With 21st-century shades of Pygmalion and Fitzgerald’s Bernice Bobs Her Hair, KK:H allows Kim to enshrine the lessons of her climb to the top without having to write a memoir. That KK:H has achieved its success by mimicking another Glu Mobile game, Stardom Hollywood, also maps neatly onto Kim’s biography, which itself mimics the template set by her onetime employer Paris Hilton: a voyage from L.A. socialite to sex-tape protagonist to reality-TV star to generalized stander-in-front-of-things. (Unfortunately, there is no sex-tape challenge in KK:H.) What seem at first to be the game’s technical limitations are in fact effective simulations of Kim’s Kim-ness. Your avatar may have no discernible talents and an extremely constricted repertoire of responses (her go-to conversation starter is “Hi!”) and movements (even when “walking” in a fashion show, she hangs around warily at the back of the stage), but damn if she can’t stand up straight for hours, maybe days, in five-inch heels with a blank expression on her impeccably made-up face.

That is the genius of Kim Kardashian: Hollywood: It perfectly captures the hollow-eyed compliant monotony of the very lifestyle it’s espousing. You absorb its value system into your bloodstream on contact. The first big dilemma my avatar faced was deciding whether or not to spend precious Adderall-bolts of energy flirting with a D-list social worker at an overlit and underpopulated party (I didn’t, and shall therefore never know if he was the nephew of a TV executive). Her first major regret was leaving a big tip for a bartender on the hunch that he had “information” (he did not, because he was just a lowly bartender).
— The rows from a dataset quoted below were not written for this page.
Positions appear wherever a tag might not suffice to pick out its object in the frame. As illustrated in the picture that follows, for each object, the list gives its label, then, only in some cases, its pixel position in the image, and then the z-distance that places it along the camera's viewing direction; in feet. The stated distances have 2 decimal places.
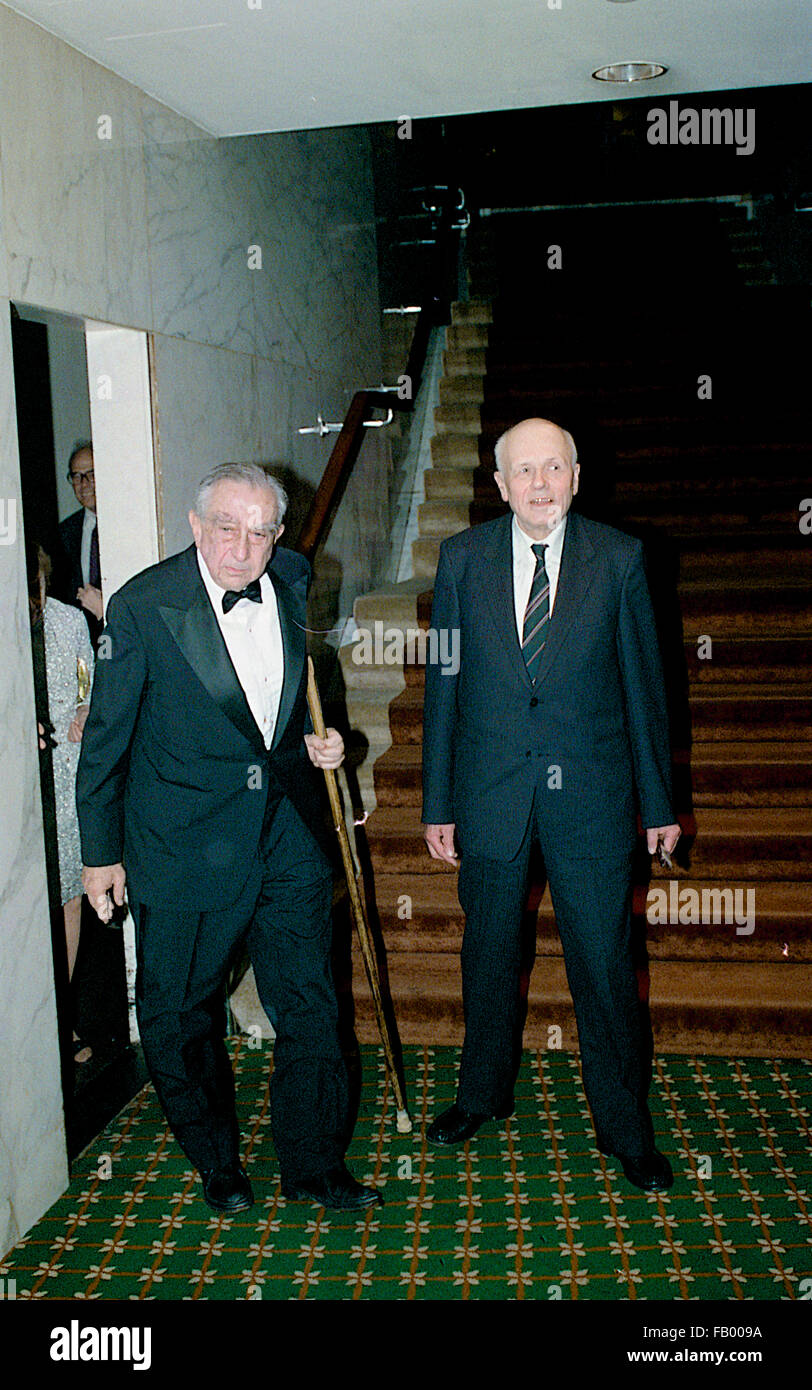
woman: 12.39
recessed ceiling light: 11.11
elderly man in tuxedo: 9.20
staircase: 13.35
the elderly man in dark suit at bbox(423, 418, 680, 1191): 9.66
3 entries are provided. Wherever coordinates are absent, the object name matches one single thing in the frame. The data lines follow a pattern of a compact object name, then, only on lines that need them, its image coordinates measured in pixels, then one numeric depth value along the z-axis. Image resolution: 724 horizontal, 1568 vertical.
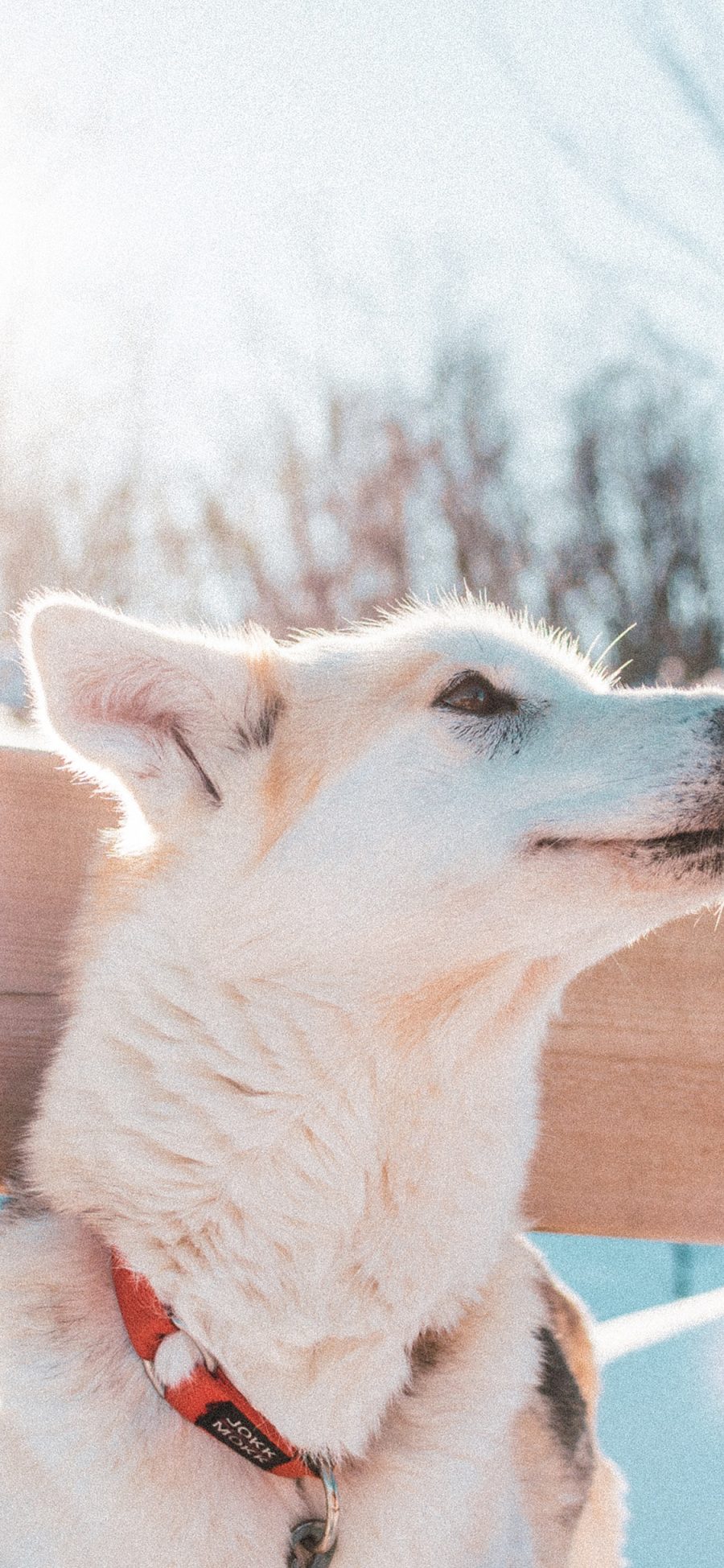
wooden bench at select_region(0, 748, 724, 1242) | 1.80
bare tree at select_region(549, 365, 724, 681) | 6.68
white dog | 1.35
After a few hours of play, you start to understand how, if you’d been forged in this crucible like Kim and her sisters, you, too, might have turned out just like these sad, tiny people inside your phone. In miniaturizing and cartoon-izing Kim Kardashian and her brethren, KK:H renders them as less cartoonish and more empathetic than they seem in real life. Making millions to stand around doing nothing, saying nothing, thinking nothing—it’s harder than it looks.